Hyperalgesia, anxiety, and decreased hypoxic neuroprotection in mice lacking the adenosine A1 receptor
by
Johansson B, Halldner L, Dunwiddie TV, Masino SA, Poelchen W,
Gimenez-Llort L, Escorihuela RM, Fernandez-Teruel A,
Wiesenfeld-Hallin Z, Xu XJ, Hardemark A, Betsholtz C, Herlenius E, Fredholm BB.
Department of Physiology and Pharmacology,
Karolinska Institutet, S-171 77 Stockholm, Sweden.
Proc Natl Acad Sci U S A 2001 Jul 31;98(16):9407-12


ABSTRACT

Caffeine is believed to act by blocking adenosine A(1) and A(2A) receptors (A(1)R, A(2A)R), indicating that some A(1) receptors are tonically activated. We generated mice with a targeted disruption of the second coding exon of the A(1)R (A(1)R(-/-)). These animals bred and gained weight normally and had a normal heart rate, blood pressure, and body temperature. In most behavioral tests they were similar to A(1)R(+/+) mice, but A(1)R(-/-) mice showed signs of increased anxiety. Electrophysiological recordings from hippocampal slices revealed that both adenosine-mediated inhibition and theophylline-mediated augmentation of excitatory glutamatergic neurotransmission were abolished in A(1)R(-/-) mice.

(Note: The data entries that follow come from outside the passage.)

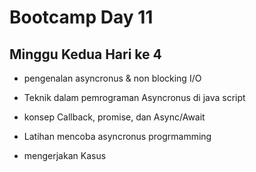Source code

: # Bootcamp Day 11

## Minggu Kedua Hari ke 4

* pengenalan asyncronus & non blocking I/O

* Teknik dalam pemrograman Asyncronus di java script

* konsep Callback, promise, dan Async/Await

* Latihan mencoba asyncronus progrmamming

* mengerjakan Kasus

In A(1)R(+/-) mice the potency of adenosine was halved, as was the number of A(1)R. In A(1)R(-/-) mice, the analgesic effect of intrathecal adenosine was lost, and thermal hyperalgesia was observed, but the analgesic effect of morphine was intact. The decrease in neuronal activity upon hypoxia was reduced both in hippocampal slices and in brainstem, and functional recovery after hypoxia was attenuated. Thus A(1)Rs do not play an essential role during development, and although they significantly influence synaptic activity, they play a nonessential role in normal physiology. However, under pathophysiological conditions, including noxious stimulation and oxygen deficiency, they are important.